There was one practical result of Dunn’s warning and the storm of criticism that followed. Chief Signal Officer Greely was forced to revisit the whole issue of tornadoes and attempt to settle the conflict about them within the corps once and for all. He believed that the most urgent practical necessity was ending the war between Finley and Professor Hazen. He did so by following the example set by his predecessor, General Hazen, whenever Finley got into trouble: he sent Finley away.
Finley was reassigned from the Washington City office to the most remote point Greely could find: San Francisco. There Finley was put in charge of forecasting for the entire Pacific region. Finley proved to be a reliable and popular forecaster who immediately won the trust of San Francisco’s newspapers and the public; one of his first public pronouncements was to correctly forecast the end of a severe drought that had been ravaging Northern California. But he said nothing at all about tornadoes: there had, after all, not yet been a single confirmed report of a tornado west of the Rockies.
Back in Washington City, meanwhile, Greely made several public statements about tornadoes.
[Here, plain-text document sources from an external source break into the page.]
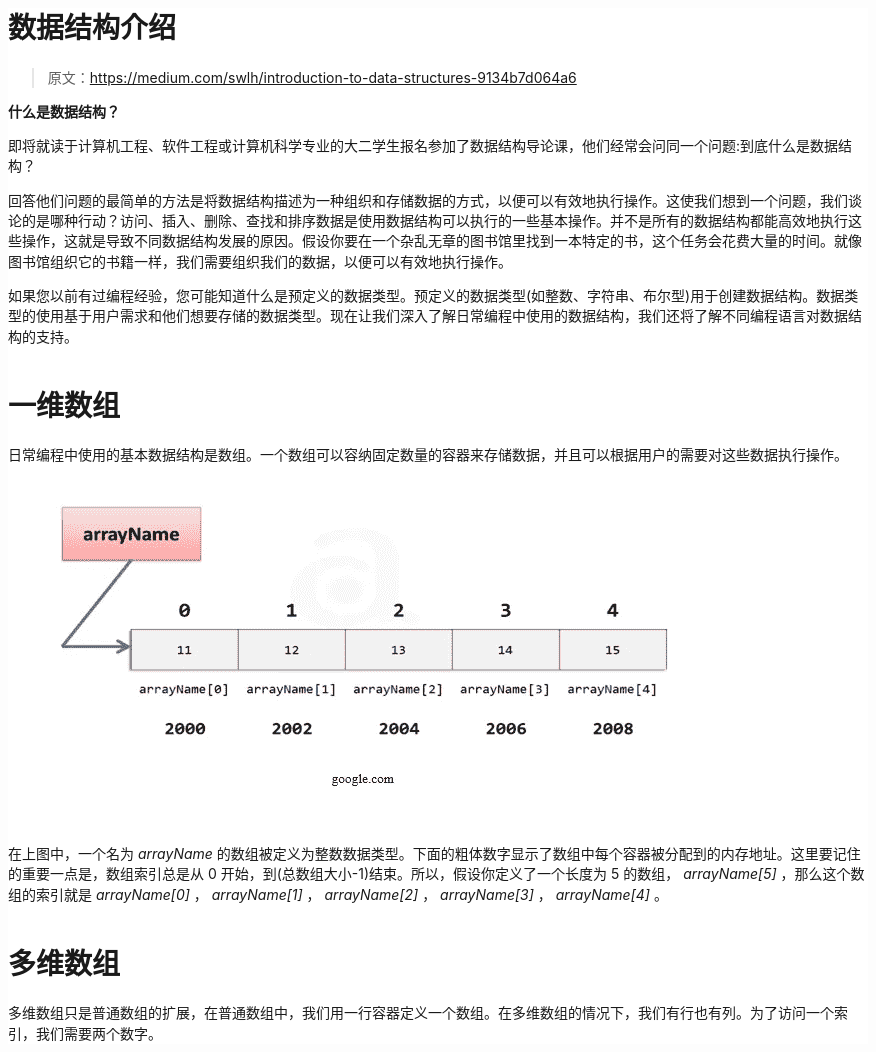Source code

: # 数据结构介绍

> 原文：<https://medium.com/swlh/introduction-to-data-structures-9134b7d064a6>

**什么是数据结构？**

即将就读于计算机工程、软件工程或计算机科学专业的大二学生报名参加了数据结构导论课，他们经常会问同一个问题:到底什么是数据结构？

回答他们问题的最简单的方法是将数据结构描述为一种组织和存储数据的方式，以便可以有效地执行操作。这使我们想到一个问题，我们谈论的是哪种行动？访问、插入、删除、查找和排序数据是使用数据结构可以执行的一些基本操作。并不是所有的数据结构都能高效地执行这些操作，这就是导致不同数据结构发展的原因。假设你要在一个杂乱无章的图书馆里找到一本特定的书，这个任务会花费大量的时间。就像图书馆组织它的书籍一样，我们需要组织我们的数据，以便可以有效地执行操作。

如果您以前有过编程经验，您可能知道什么是预定义的数据类型。预定义的数据类型(如整数、字符串、布尔型)用于创建数据结构。数据类型的使用基于用户需求和他们想要存储的数据类型。现在让我们深入了解日常编程中使用的数据结构，我们还将了解不同编程语言对数据结构的支持。

# **一维数组**

日常编程中使用的基本数据结构是数组。一个数组可以容纳固定数量的容器来存储数据，并且可以根据用户的需要对这些数据执行操作。

![](img/f1876b8d605f52185f80b7ddecec065c.png)

在上图中，一个名为 *arrayName* 的数组被定义为整数数据类型。下面的粗体数字显示了数组中每个容器被分配到的内存地址。这里要记住的重要一点是，数组索引总是从 0 开始，到(总数组大小-1)结束。所以，假设你定义了一个长度为 5 的数组， *arrayName[5]* ，那么这个数组的索引就是 *arrayName[0]* ， *arrayName[1]* ， *arrayName[2]* ， *arrayName[3]* ， *arrayName[4]* 。

# 多维数组

多维数组只是普通数组的扩展，在普通数组中，我们用一行容器定义一个数组。在多维数组的情况下，我们有行也有列。为了访问一个索引，我们需要两个数字。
All of them echoed, or even parroted, Professor Hazen’s views. Their gist was that tornadoes
were not as dangerous as Finley had claimed and as was popularly believed. The official view of the Signal Corps, as articulated by Greely, was that tornadoes were a minor and rare phenomenon that was not worth the resources for extensive study.
It was a bad position to argue. Given the destruction the tornado had left behind in Louisville, Greely’s remarks came in for open ridicule and contempt in the press. He was frequently reminded that he had earlier praised Finley’s tornado work. So why had he changed his mind? Greely had no answer. But it didn’t matter anyway; he was soon forced to backtrack.
The weather that spring and summer proved to be unusually bad across America. In the months after Louisville, several other very destructive tornadoes were reported from the Midwest and the South. There was widespread speculation in the nation’s press about why. The general consensus was that the American climate was growing dramatically worse; the most widespread popular theory was that it was caused by the deforestation of the eastern half of the continent. At the end of the year, Greely responded to the public concern by announcing in his report to Congress that he was reopening Finley’s tornado research project. But this time he was determined to make sure it would have responsible leadership. Greely wrote: “Impressed with the number and violence of destructive tornadoes during the past year, it is believed that an investigation of phenomena of this kind on their numbers, area devastated, lives lost, and other such information might be of current interest. This work was intrusted to Professor H. A. Hazen, who has given much time and attention to these phenomena.”